Libre de tout attachement à une école ou à un ensemble de conventions, l’approche de Barragán à l’architecture était plus proche de celle du poète qui crée un bricolage d’éléments disparates. Dans ses mains, la rigueur puritaine du style international a été renforcée par l’esthétique de la nécessité mexicaine : par l’utilisation de matériaux naturels comme le bois, la pierre et l’argile ; des murs épais pour protéger de la chaleur ; la force de la couleur pour concurrencer le soleil. Et tout comme il était libre d’assumer des influences différentes, il était libre de s’en défaire. Barragán rejeta plus tard l’idée d’une » machine à vivre » Le Corbusienne, préconisant plutôt une » architecture émotionnelle « , une architecture guidée par la croyance en la puissance de la beauté pour déplacer le corps et l’esprit.
Ce dynamisme physique et émotionnel – qui est aussi une sorte d’immobilité – est présent dès l’entrée dans la maison. En franchissant le seuil depuis l’extérieur aveugle et barré, nous entrons dans un étroit passage de lumière jaune teintée, qui rend les carreaux volcaniques dénoyautés et mous. Devant nous, les épais murs d’adobe compriment encore plus l’espace, nous poussant vers le vestibule central, où nous sommes assaillis par un Barragán rose, euphorique et impétueux.

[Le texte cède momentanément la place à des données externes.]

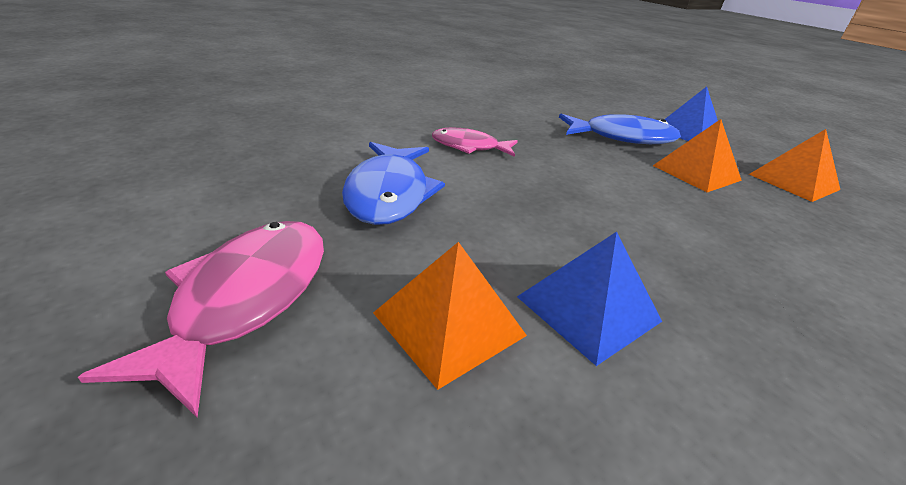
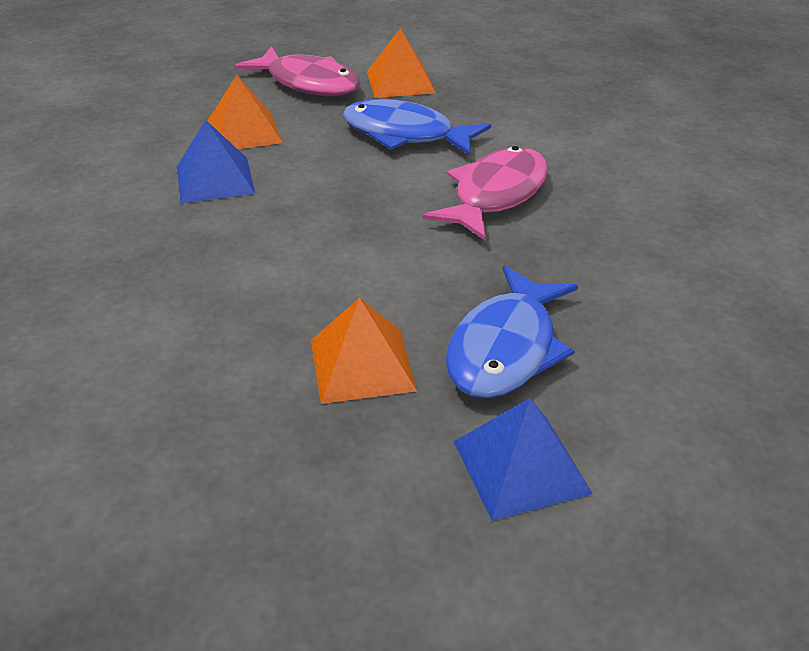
camera: 115 degrees right, 5 degrees up
pink fish [432,127,518,157] -> pink fish [423,146,548,241], size x1.54
orange pyramid [749,129,840,202] -> orange pyramid moved to [367,28,436,98]

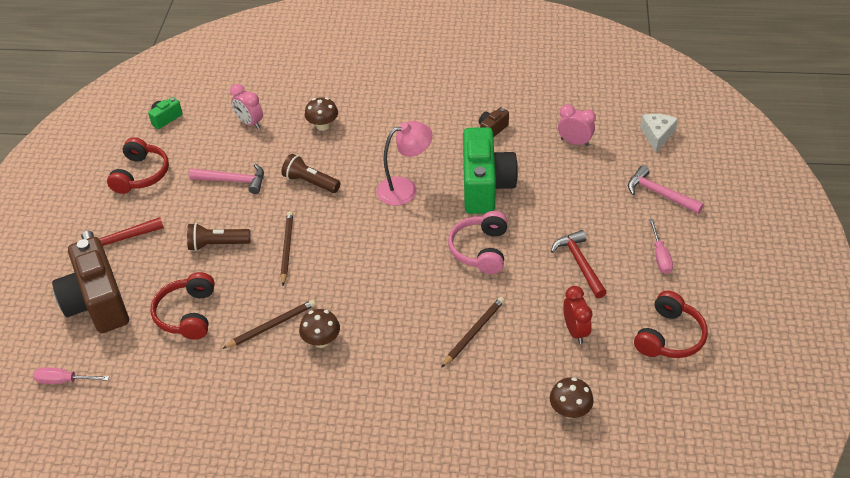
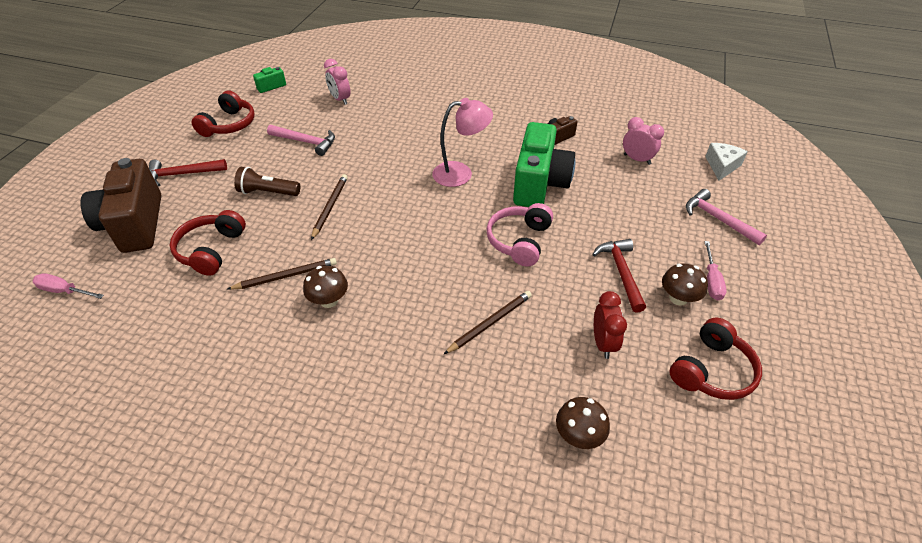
camera: 10 degrees right, 0 degrees up
brown flashlight [281,154,340,193] -> none
brown mushroom [305,97,338,131] -> brown mushroom moved to [662,263,708,306]

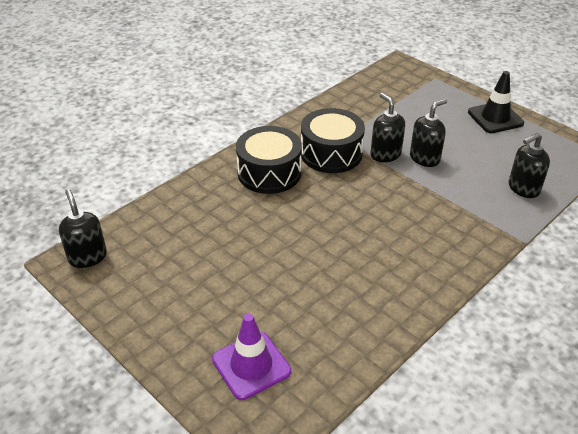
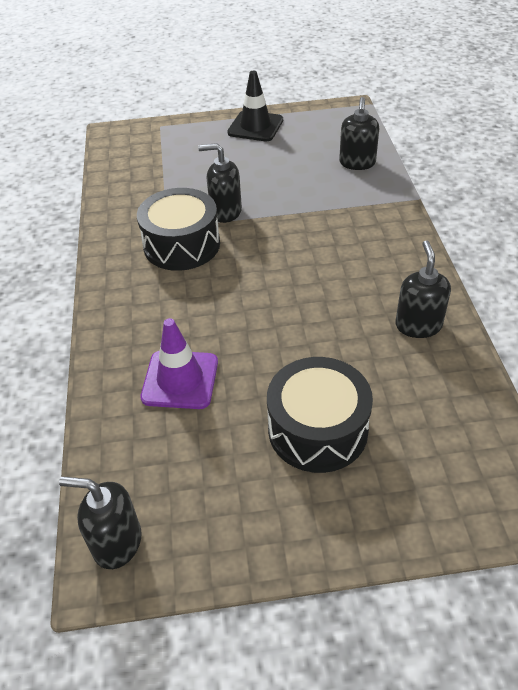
camera: 50 degrees left, 5 degrees up
purple traffic cone [212,314,291,400] -> purple traffic cone moved to [140,318,218,409]
black drum [236,126,302,194] -> black drum moved to [267,357,373,473]
black soap dispenser [410,99,447,167] -> black soap dispenser moved to [395,240,451,338]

Ici, où Barragán s’asseyait et passait des appels téléphoniques, tous les plans horizontaux et verticaux sont conçus comme une partie d’un dessin au trait précis. La lumière tombe dans un carré parfait sur le bureau, tandis que les marches en pierre noire s’élèvent comme l’échelle de Jacob. Et pourtant, il suffit d’une porte ouverte pour transformer le vestibule en un hall d’entrée.